• [QUOTED PASSAGE]:
This book is recommended to me by my friend Tiffany and it seemed like a good read for this month. Since I work with teams at my workplace, I feel like this would be a good read to supplement what I do


Key notes:

  • When working in teams individual skill doesn’t matter as much as the interactions 
  • Group culture is one of the most powerful forces on the planet 

Skill One: Build Safety

Chapter 1: the good apples

  • Three negative archetypes:
    1. The jerk
    2. The slacker
    3. The downer
  • The good apples in a group help the team perform better because they make everyone feel safer
  • When you encounter a group with good chemistry, you know it
    • It draws you in
    • It’s a combination of excitement and deep comfort that sparks mysteriously with select groups
  • The key to creating psychological safety is to recognize how deeply obsessed our unconscious brains are with it
    • We require lots of signaling of belonging over and over
  • Team performance is driven by 5 measurable factors:
    1. Everyone talks and listens in roughly equal measure
    2. Members maintain high levels of eye contact and their conversations and gestures are energetic
    3. Members communicate directly with each other, not just through the team leader
    4. Members carry-on back channel or side conversations within the team
    5. Members periodically break, explore outside the team, and bring back information to share with others
  • When we see people in our peer group play with an idea, our behavior changes
    • That’s how intelligence and culture are created
  • Group performance depends on behavior that communicates one powerful overarching idea: we are safe and connected 

Chapter 2: the billion dollar day when nothing happened

  • A study showed on Silicon Valley startup there were three models of founding cultures that existed:
    • Star model (focused on finding and hiring the brightest people)

• [REQUIRED WORK]:
(1) In the notes on team culture, why do the good apples in a group help the team perform better?
(2) Pick up the notes on team culture at the point where they stop and keep them going.

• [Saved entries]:

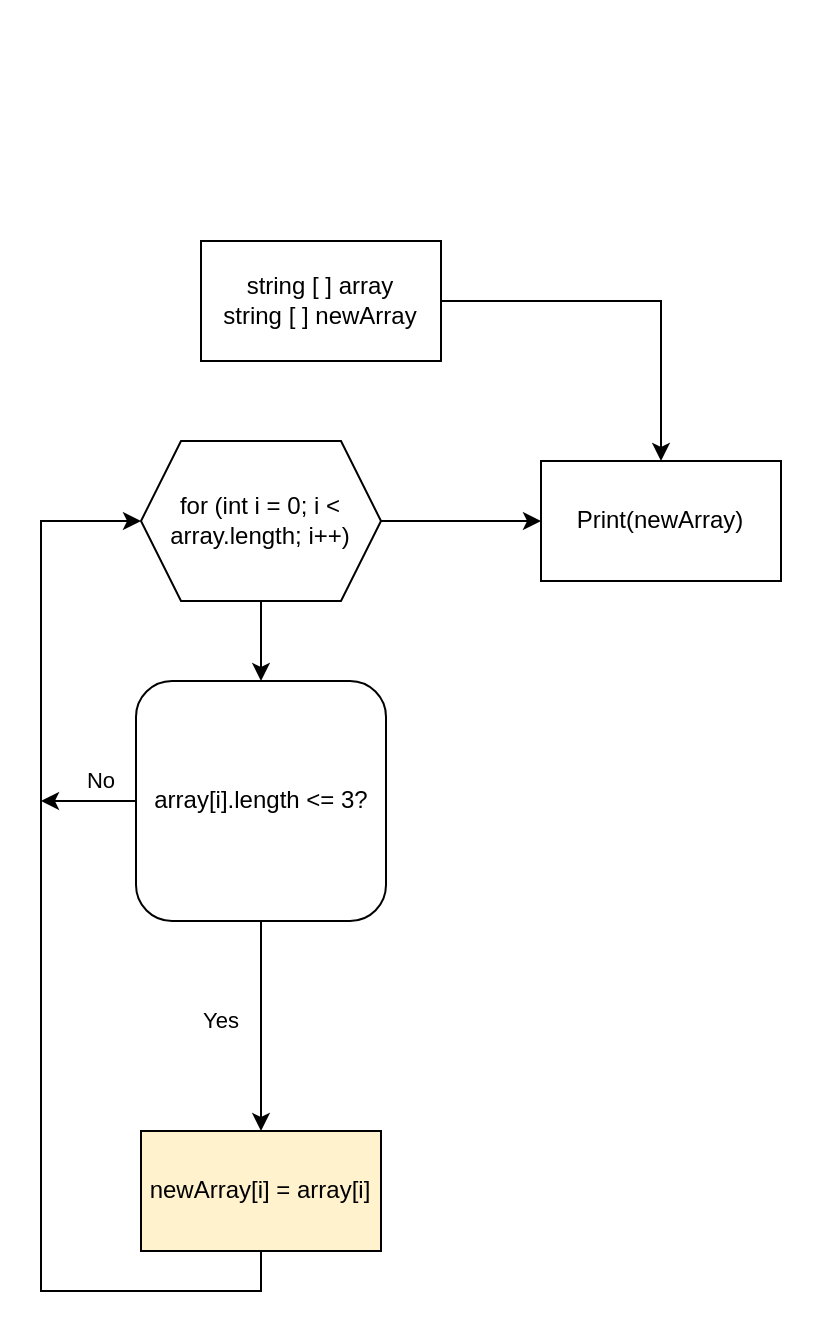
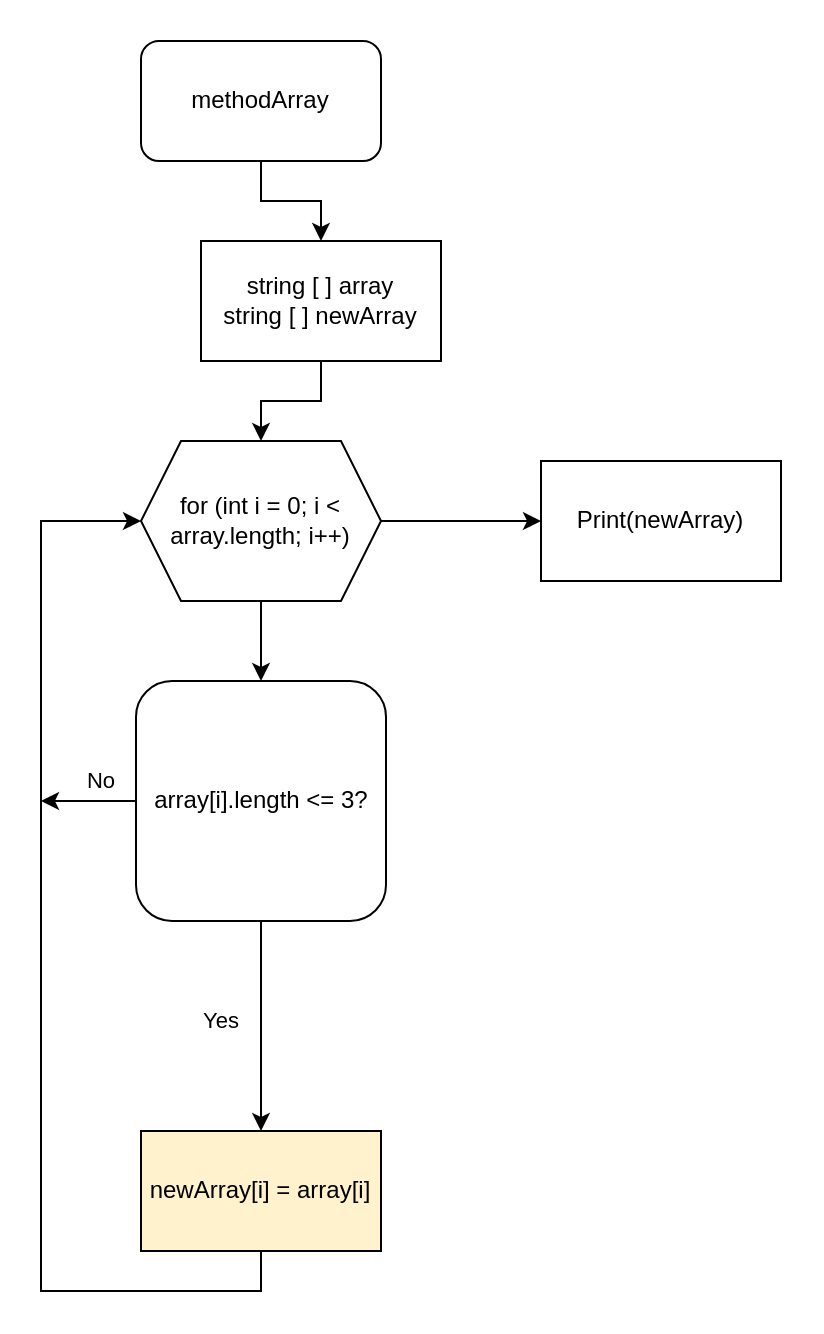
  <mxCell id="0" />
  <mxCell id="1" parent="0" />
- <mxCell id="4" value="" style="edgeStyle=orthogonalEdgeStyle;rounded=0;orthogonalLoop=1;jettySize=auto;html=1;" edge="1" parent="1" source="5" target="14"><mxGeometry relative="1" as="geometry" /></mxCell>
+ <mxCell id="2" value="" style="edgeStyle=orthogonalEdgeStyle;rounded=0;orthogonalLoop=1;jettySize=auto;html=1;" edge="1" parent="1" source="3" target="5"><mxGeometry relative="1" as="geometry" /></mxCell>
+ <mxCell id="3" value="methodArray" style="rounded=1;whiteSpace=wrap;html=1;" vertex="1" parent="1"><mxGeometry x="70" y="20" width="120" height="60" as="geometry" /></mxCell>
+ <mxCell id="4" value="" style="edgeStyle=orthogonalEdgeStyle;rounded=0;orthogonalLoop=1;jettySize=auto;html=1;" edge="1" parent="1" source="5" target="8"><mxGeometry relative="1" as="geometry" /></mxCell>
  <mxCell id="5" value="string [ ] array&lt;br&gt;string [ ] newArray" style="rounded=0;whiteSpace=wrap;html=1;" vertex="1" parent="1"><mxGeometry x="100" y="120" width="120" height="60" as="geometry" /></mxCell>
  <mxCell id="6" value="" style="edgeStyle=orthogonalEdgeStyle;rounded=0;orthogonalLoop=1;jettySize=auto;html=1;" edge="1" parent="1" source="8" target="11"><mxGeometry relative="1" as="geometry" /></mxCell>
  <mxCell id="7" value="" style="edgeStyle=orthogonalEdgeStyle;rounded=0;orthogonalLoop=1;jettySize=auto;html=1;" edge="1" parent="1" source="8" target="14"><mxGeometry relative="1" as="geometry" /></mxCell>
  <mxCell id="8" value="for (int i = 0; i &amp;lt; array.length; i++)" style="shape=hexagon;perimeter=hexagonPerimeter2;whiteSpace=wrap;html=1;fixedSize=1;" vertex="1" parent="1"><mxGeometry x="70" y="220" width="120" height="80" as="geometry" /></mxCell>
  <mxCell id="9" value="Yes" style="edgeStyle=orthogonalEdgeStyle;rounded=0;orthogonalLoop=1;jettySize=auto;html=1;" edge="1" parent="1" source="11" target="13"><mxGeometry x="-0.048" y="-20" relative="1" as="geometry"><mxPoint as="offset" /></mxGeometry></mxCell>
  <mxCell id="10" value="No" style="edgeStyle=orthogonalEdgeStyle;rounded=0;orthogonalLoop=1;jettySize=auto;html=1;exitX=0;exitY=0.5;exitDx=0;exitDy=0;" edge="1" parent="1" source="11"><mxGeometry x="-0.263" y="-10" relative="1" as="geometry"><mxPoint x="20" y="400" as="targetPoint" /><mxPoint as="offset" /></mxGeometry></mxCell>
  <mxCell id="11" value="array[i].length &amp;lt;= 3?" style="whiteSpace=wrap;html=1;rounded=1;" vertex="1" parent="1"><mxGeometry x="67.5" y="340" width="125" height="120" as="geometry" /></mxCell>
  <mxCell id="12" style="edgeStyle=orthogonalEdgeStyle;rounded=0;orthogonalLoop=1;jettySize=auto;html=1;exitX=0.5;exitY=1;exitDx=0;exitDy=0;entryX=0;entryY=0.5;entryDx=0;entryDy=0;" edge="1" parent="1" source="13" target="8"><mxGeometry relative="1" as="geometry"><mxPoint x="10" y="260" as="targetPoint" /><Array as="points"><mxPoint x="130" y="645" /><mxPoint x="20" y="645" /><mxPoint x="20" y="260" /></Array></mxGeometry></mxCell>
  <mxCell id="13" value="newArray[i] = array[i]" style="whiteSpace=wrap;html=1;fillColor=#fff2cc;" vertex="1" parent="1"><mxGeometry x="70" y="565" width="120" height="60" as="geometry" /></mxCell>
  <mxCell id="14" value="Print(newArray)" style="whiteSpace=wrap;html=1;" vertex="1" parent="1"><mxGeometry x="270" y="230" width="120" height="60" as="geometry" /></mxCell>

• [RESPONSES TO THE EXERCISE]:
(1) The good apples help the team perform better because they make everyone in the group feel safer.

(2)
    • Professional model (building the group around specific skill sets)
    • Commitment model (developing a group with shared values and strong emotional bonds)
      • The commitment model consistently led in the highest rates of success
  • Cues and this idea of belonging needs to be continually refreshed and reinforced because safety is built over time

Chapter 3: the Christmas truce, the one-year experiment, and the misseliers

  • During World War II, there was a Christmas truce and ceasefire between the fighting armies while they were engaged in long-term trench warfare
    • This happened because a couple months back, they started to develop trust through micro-truces to account for all the similar habits and routines each side had
  • Belonging cues have not to do with character or discipline, but with building an environment that answers basic questions:
    • Are we connected?
    • Do we share a future?
    • Are we safe?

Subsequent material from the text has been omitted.